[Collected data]
+++
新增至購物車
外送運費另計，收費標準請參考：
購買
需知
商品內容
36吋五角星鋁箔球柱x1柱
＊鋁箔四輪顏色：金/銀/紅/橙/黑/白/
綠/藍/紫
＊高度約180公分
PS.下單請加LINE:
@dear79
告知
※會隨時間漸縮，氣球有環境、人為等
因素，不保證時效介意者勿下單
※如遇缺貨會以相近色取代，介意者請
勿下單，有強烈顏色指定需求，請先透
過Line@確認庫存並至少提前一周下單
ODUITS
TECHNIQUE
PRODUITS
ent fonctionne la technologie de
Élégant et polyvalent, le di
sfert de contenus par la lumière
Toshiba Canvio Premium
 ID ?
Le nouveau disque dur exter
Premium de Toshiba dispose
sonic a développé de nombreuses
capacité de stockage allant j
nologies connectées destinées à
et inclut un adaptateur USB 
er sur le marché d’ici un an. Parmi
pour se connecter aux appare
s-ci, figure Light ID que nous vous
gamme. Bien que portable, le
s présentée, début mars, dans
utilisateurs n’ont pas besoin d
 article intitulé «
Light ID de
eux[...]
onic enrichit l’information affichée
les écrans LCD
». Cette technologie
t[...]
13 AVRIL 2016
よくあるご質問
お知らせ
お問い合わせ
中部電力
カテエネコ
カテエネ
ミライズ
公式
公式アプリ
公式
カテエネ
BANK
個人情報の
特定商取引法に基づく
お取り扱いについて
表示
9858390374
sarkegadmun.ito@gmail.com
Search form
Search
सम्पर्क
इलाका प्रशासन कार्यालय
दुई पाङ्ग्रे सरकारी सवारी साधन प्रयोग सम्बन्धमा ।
+++
[Work instructions] The lines holding the word "technologie" are the answer. Pull them out of the records and copy them.

[Solved problem]
ent fonctionne la technologie de
». Cette technologie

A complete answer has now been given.